Autre mystère : la durée des contrats pluriannuels. On serait tenté de croire, en rapprochant ces contrats des contrats programmes conclus entre l'Etat et ses entreprises publiques - et qui ne sont d'ailleurs pas un franc succès - que cette durée soit calquée sur celle des plans quinquennaux de développement. Mais cela ne se peut pas car le prochain plan débutera en 2012 et cela mettrait à mal la mission de l'UGPO limitée dans le temps. Sans doute alors faudrait-il rapprocher ces contrats de ceux conclus entre l'Agence de maîtrise de l'énergie (AME) et les industriels dans le cadre d'un programme de maîtrise énergétique.

Quoiqu'il en soit, le service public de la santé franchit là un pas de plus dans le sens de la gestion managériale. Cela réduit d'autant le cloisonnement entre SPA et SPIC et entre gestion publique et gestion privée dans le sens où des techniques de gestion privée s'installent dans des structures obéissant en partie encore au droit public ; cela risque d'aggraver la schizophrénie de ces entités sachant de toutes manières la bataille est perdue d'avance tant le droit public, esprit et procédés confondus, demeure une véritable chape de plomb pour nos hôpitaux.

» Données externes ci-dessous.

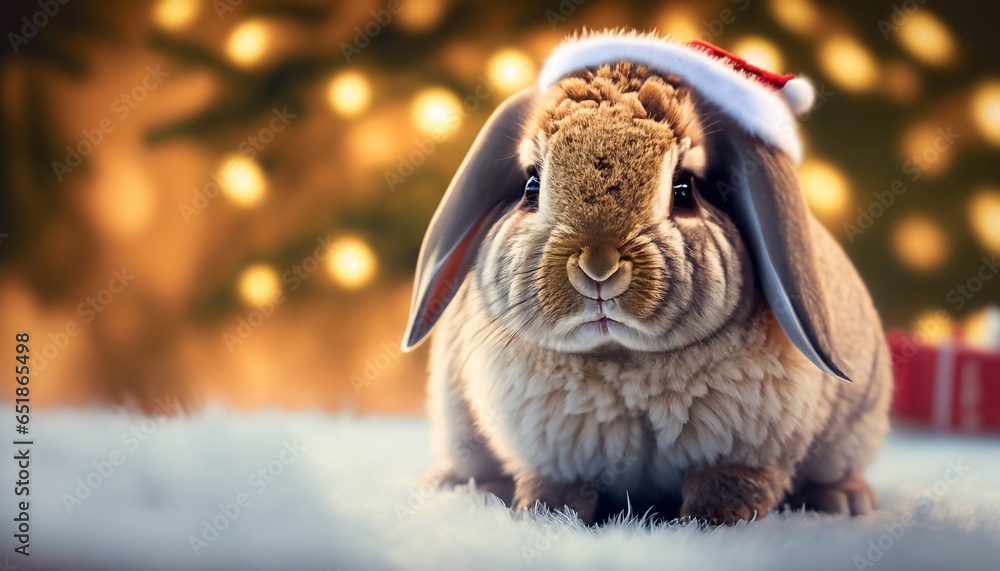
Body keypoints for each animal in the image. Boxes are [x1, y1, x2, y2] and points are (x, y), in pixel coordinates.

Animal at [401, 31, 892, 525]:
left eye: (686, 189)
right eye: (531, 186)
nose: (598, 267)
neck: (623, 359)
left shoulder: (746, 456)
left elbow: (728, 488)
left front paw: (713, 522)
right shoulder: (553, 456)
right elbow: (559, 490)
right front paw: (543, 514)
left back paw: (844, 501)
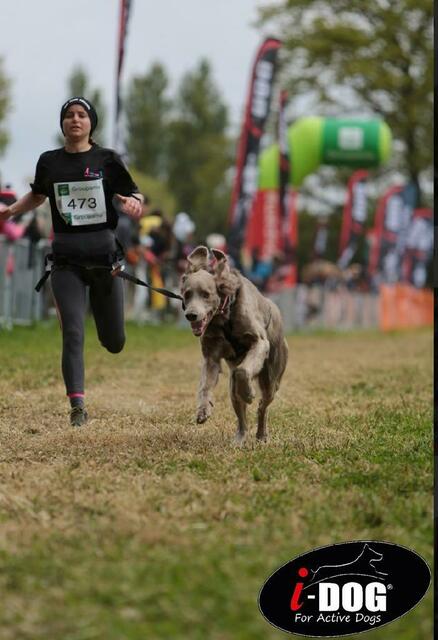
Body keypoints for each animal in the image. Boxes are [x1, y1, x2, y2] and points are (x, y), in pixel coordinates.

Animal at [180, 246, 288, 442]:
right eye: (187, 294)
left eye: (206, 294)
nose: (191, 315)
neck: (225, 316)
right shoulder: (211, 357)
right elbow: (205, 386)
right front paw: (203, 410)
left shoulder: (259, 343)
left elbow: (242, 370)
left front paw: (248, 393)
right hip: (233, 389)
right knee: (241, 413)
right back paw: (240, 438)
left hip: (272, 377)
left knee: (263, 405)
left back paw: (261, 434)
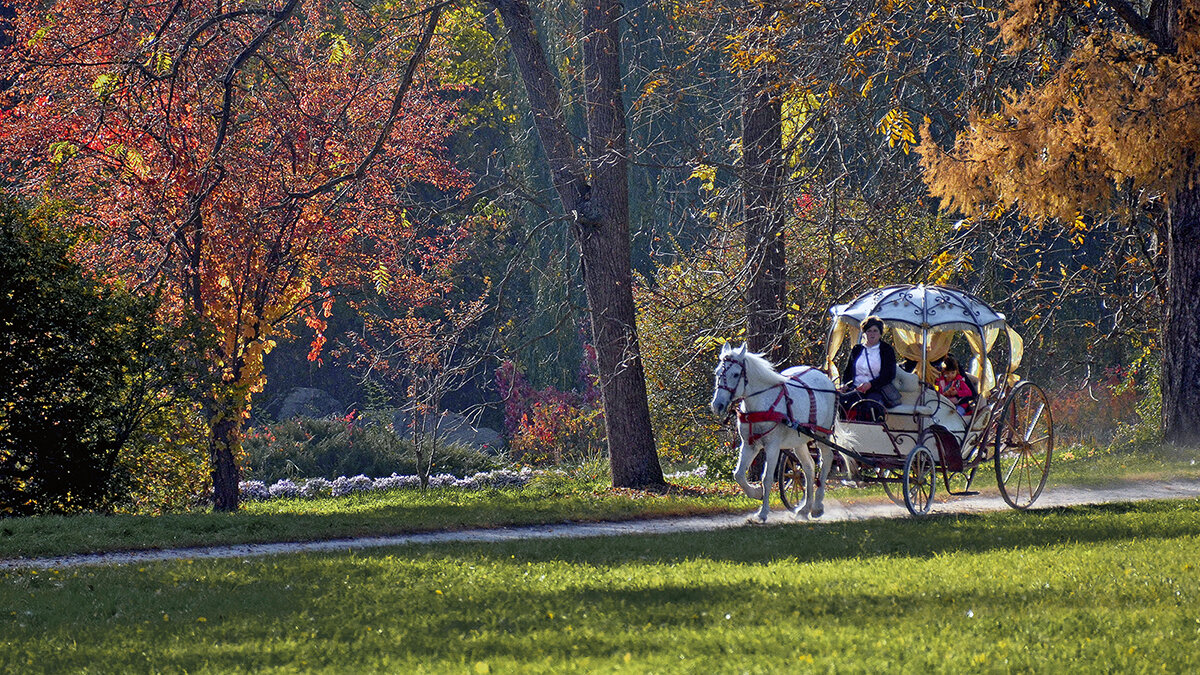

La seconde étape sera étalée sur une année qui serait consacrée au lancement, à la coordination et à l'initiation au " processus de mise à niveau ". Sûrement, cette phase serait consacrée, dans l'esprit des rédacteurs du décret, à la mise en marche d'une dynamique. Ce sera au cours de cette période qu'un " projet d'établissement " sera élaboré pour chacun des hôpitaux désignés pour participer à ce projet de même qu'un " projet de programme global ".

La troisième et dernière étape de la mission de l'UGPO sera la plus longue : d'une durée de trois ans et neuf mois, elle concernera le " déploiement " du plan de mise à niveau. Ce terme nouveau et séduisant semble signifier " développement " ou " élargissement " de la mise en œuvre du plan. Ces trois années seront donc consacrées à des démarches opérationnelles puisqu'à partir de l'existant et de ses succès seront élaborés de nouveaux projets Cependant, la période choisie ne risque-t-elle pas d'être taillée au plus juste lorsqu'on sait la part de travail que ce déploiement suppose ?

Et pour finir nous nous interrogeons sur…..

1. La finalité des instruments d'action de l'administration, si l'on adopte une conception utilitariste de l'implantation d'outils pour mieux faire fonctionner les organisations. Partant de ce postulat, la question de leur utilité demeure en suspens. Annoncent-elles les prémisses d'une autonomisation progressive de nos hôpitaux qui seront obligés à terme de se prendre en charge "exclusivement" à travers des accords contractualisés avec la tutelle. Cela ne risque-t-il pas de créer une discontinuité dans la prise en charge du patient dans une filière du public ?
2. Les acteurs en charge d'évaluer, et de connaître le degré d'indépendance de ceux qui décideront de la validité des contrats : sera-ce à nouveau une structure du Ministère ? Auquel cas nous serions à nouveau confrontés à une logique de "re"centralisation des attributions et ce nouveau décret n'aura été qu'une sorte de coquille vide.
3. L'existence même des UGPO ou d'autres structures " New Wave ". On donne l'impression en créant de telles structures que l'on cherche à agir pour améliorer le fonctionnement des institutions mais dans la réalité, leurs objectifs, finalité et mode de fonctionnement recopient souvent un schéma de pensée ancien.